*HOW TO COMPLETE THIS TASK*
Could you update the data below by giving back only the lines starting with the line with "и абсолютно безвредны" and going on through the line with "Вермикулитовые плиты", with "безвредны" changed to "безопасны" and everything else left unchanged?

Extracted page text data
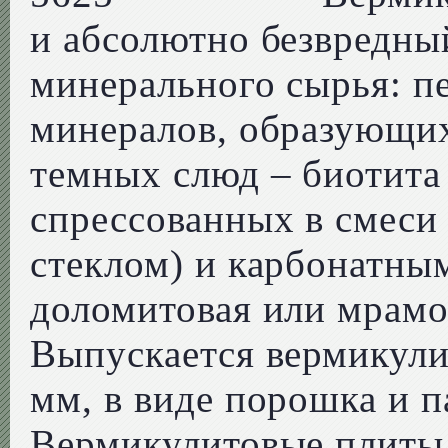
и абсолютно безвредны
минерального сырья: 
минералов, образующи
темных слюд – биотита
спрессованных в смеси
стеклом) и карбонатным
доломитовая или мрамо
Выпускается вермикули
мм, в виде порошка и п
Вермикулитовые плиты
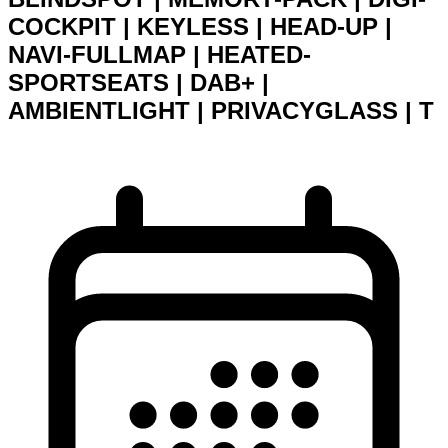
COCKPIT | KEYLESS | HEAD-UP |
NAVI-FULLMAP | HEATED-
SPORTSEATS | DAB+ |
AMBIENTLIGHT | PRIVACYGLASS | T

...

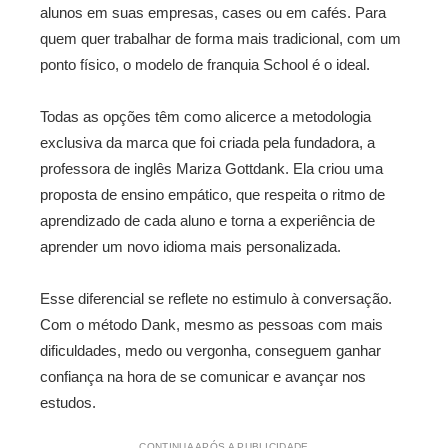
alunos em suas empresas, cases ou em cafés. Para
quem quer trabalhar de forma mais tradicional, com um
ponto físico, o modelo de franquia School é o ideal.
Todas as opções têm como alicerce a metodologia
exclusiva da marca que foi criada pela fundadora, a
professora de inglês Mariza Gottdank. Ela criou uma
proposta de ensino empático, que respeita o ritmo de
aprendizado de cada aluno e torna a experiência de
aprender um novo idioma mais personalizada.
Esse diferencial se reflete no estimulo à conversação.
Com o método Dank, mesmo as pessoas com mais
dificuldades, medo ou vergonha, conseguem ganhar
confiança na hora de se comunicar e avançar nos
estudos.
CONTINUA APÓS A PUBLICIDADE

*YOUR SOLUTION*
и абсолютно безопасны
минерального сырья: 
минералов, образующи
темных слюд – биотита
спрессованных в смеси
стеклом) и карбонатным
доломитовая или мрамо
Выпускается вермикули
мм, в виде порошка и п
Вермикулитовые плиты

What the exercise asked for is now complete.